-- EXERCISE DESCRIPTION --
I'd ask you to write out the lines below exactly, with no images.

-- DATASET EXTRACT --
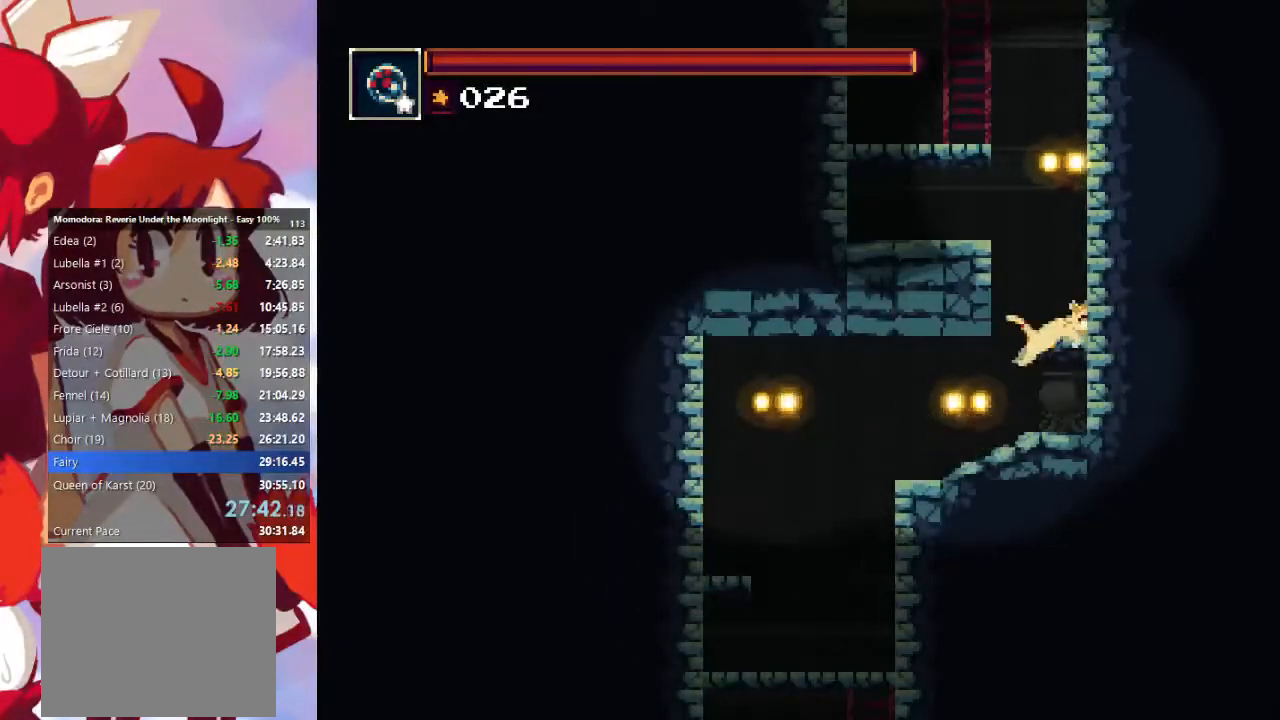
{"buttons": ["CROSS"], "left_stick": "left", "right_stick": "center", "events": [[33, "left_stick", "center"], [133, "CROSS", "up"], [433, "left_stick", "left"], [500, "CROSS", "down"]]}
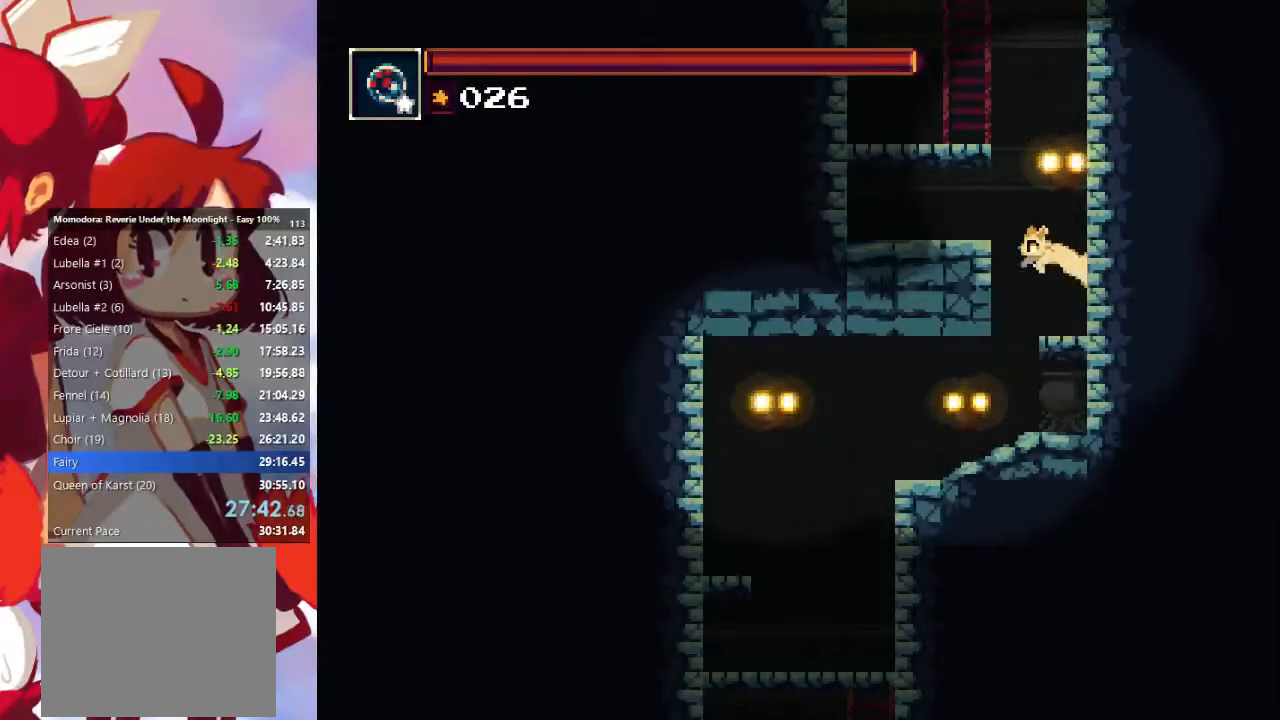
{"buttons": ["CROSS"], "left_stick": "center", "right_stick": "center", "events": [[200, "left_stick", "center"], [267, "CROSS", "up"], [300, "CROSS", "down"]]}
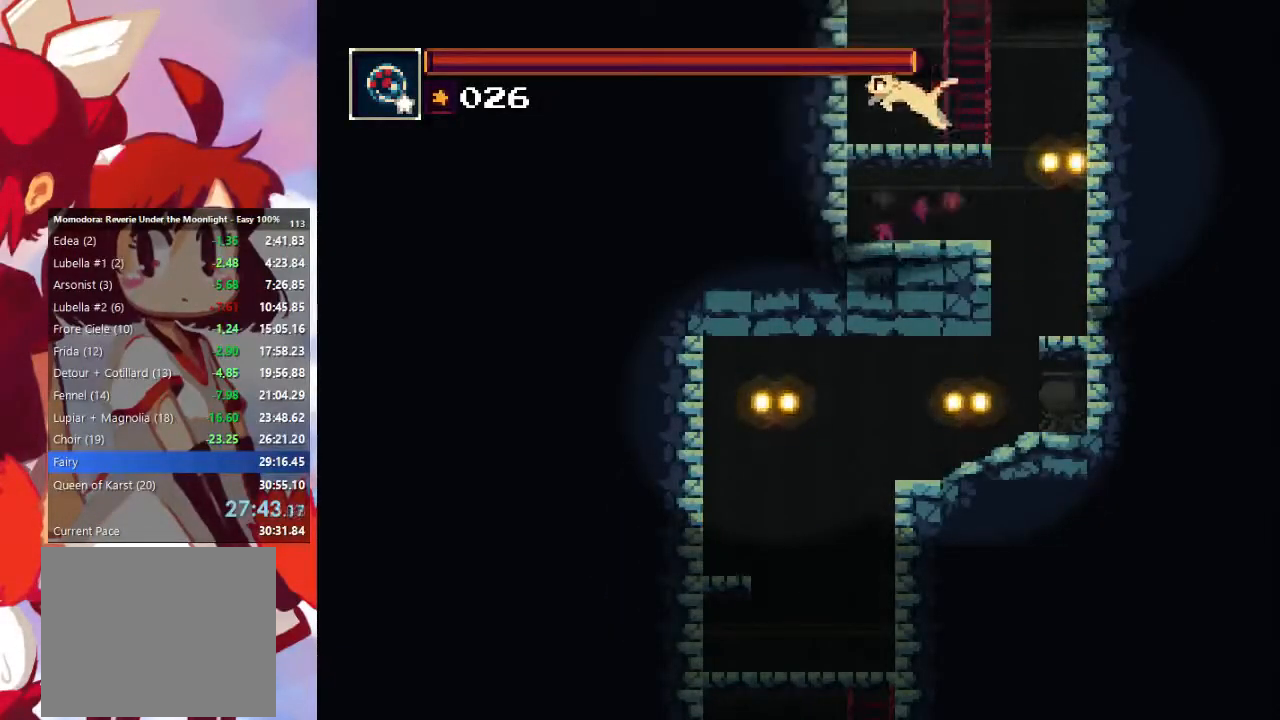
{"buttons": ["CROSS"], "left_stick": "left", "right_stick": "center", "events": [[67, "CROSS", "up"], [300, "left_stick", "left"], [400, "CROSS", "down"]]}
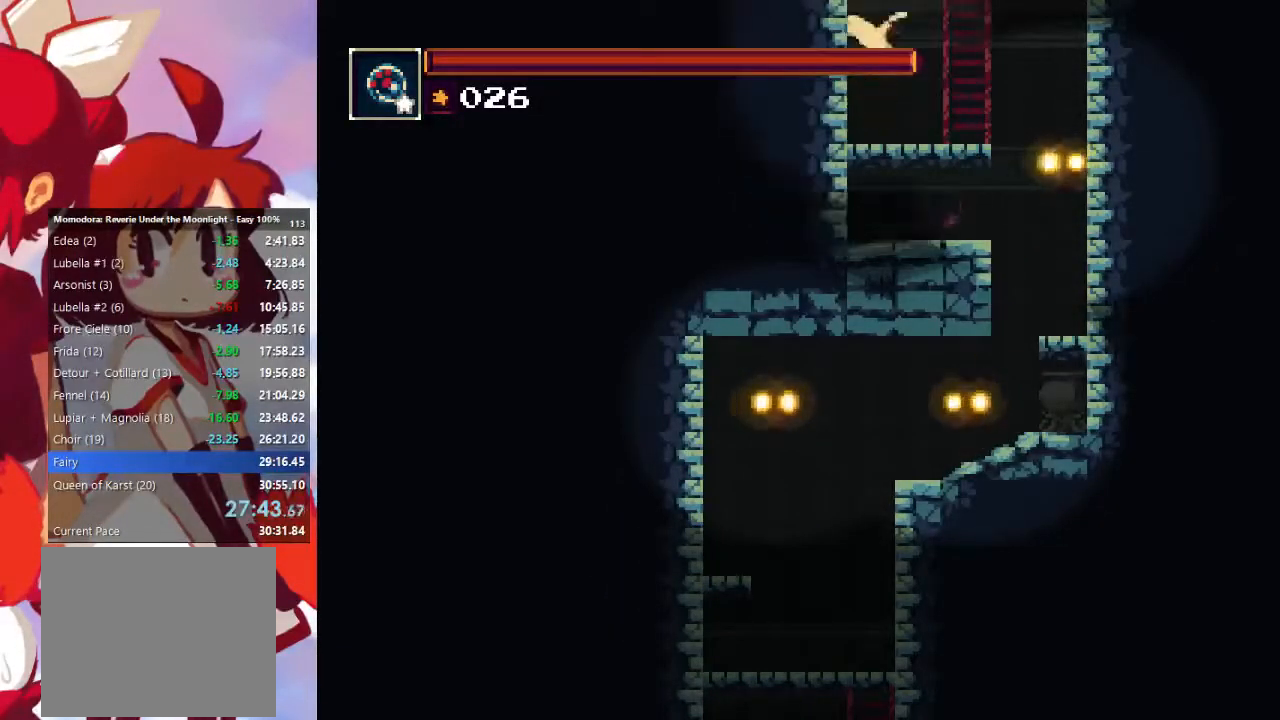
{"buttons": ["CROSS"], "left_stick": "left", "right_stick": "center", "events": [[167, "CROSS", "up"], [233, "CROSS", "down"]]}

-- WRITTEN RESPONSE --
{"buttons": ["CROSS"], "left_stick": "left", "right_stick": "center", "events": [[33, "left_stick", "center"], [133, "CROSS", "up"], [433, "left_stick", "left"], [500, "CROSS", "down"]]}
{"buttons": ["CROSS"], "left_stick": "center", "right_stick": "center", "events": [[200, "left_stick", "center"], [267, "CROSS", "up"], [300, "CROSS", "down"]]}
{"buttons": ["CROSS"], "left_stick": "left", "right_stick": "center", "events": [[67, "CROSS", "up"], [300, "left_stick", "left"], [400, "CROSS", "down"]]}
{"buttons": ["CROSS"], "left_stick": "left", "right_stick": "center", "events": [[167, "CROSS", "up"], [233, "CROSS", "down"]]}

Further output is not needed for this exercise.